### Selected excerpt:
Miville-Dechêne’s storytelling touched on the highlights of the cows’ evasion of authorities after a summer jailbreak — from their wont to jump fences like deer to a local official’s entreaty that she would not go running after cattle in a dress and high heels.

The climax of her narrative came as nine cowboys — eight on horseback, one with a drone — arrived from the western festival in nearby St-Tite, Que., north of Trois-Rivières, and nearly nabbed the vagabonds before they fled through a cornfield.

“They are still on the run, hiding in the woods by day and grazing by night,” said Miville-Dechêne, with a note of pride and perhaps a hint of fromage.

She neglected to mention the reported costs of the twilight vandalism, which locals say has cost at least $20,000.

### Task brief:
Write the next few sentences of the news passage about the runaway cattle in Quebec, picking up after its last sentence.

### Dataset content:
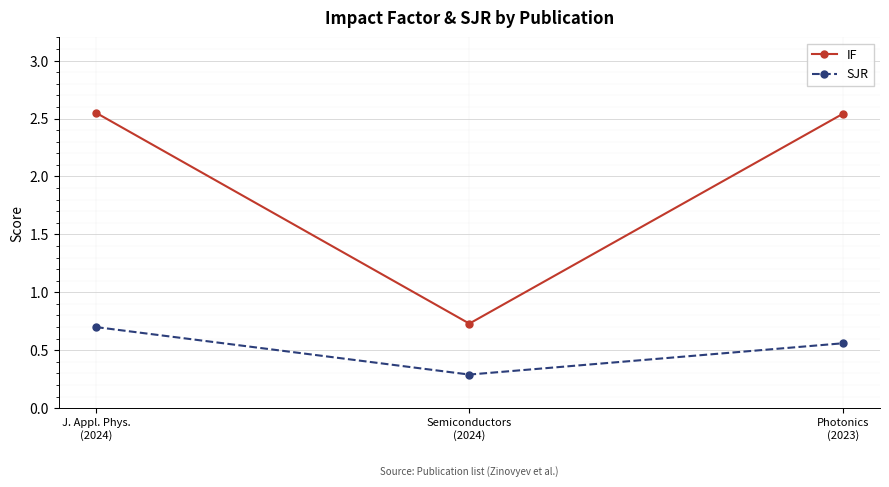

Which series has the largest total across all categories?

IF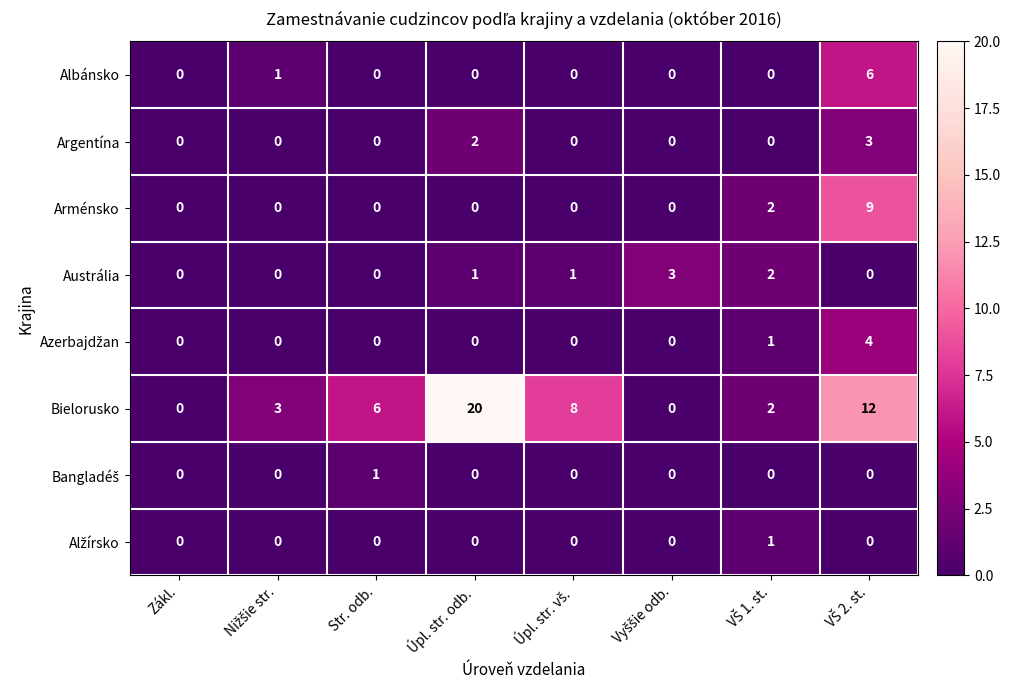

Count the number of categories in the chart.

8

==

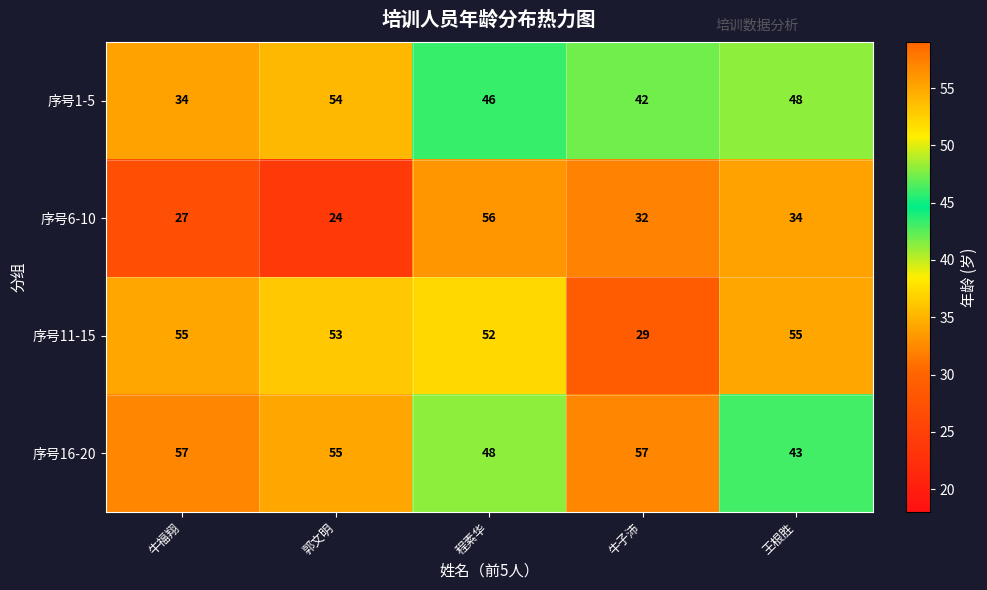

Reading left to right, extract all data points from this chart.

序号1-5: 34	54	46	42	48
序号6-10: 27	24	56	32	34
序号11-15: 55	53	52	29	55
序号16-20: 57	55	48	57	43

### Output:
But Miville-Dechêne did save some of her praise for the humans in the story, congratulating the municipal general manager, Marie-Andrée Cadorette, for her “dogged determination,” and commending the would-be wranglers for stepping up when every government department and police force in Quebec said there was nothing they could do.

“There is a political lesson in there somewhere,” said the former journalist.

Miville-Dechêne ended on what could perhaps be interpreted as a butchered metaphor about non-partisanship: “Finally, I would like to confess my unbridled admiration for these cows that have found freedom and are still out there, frolicking about. While we overcomplicate things, these cows are learning to jump fences.”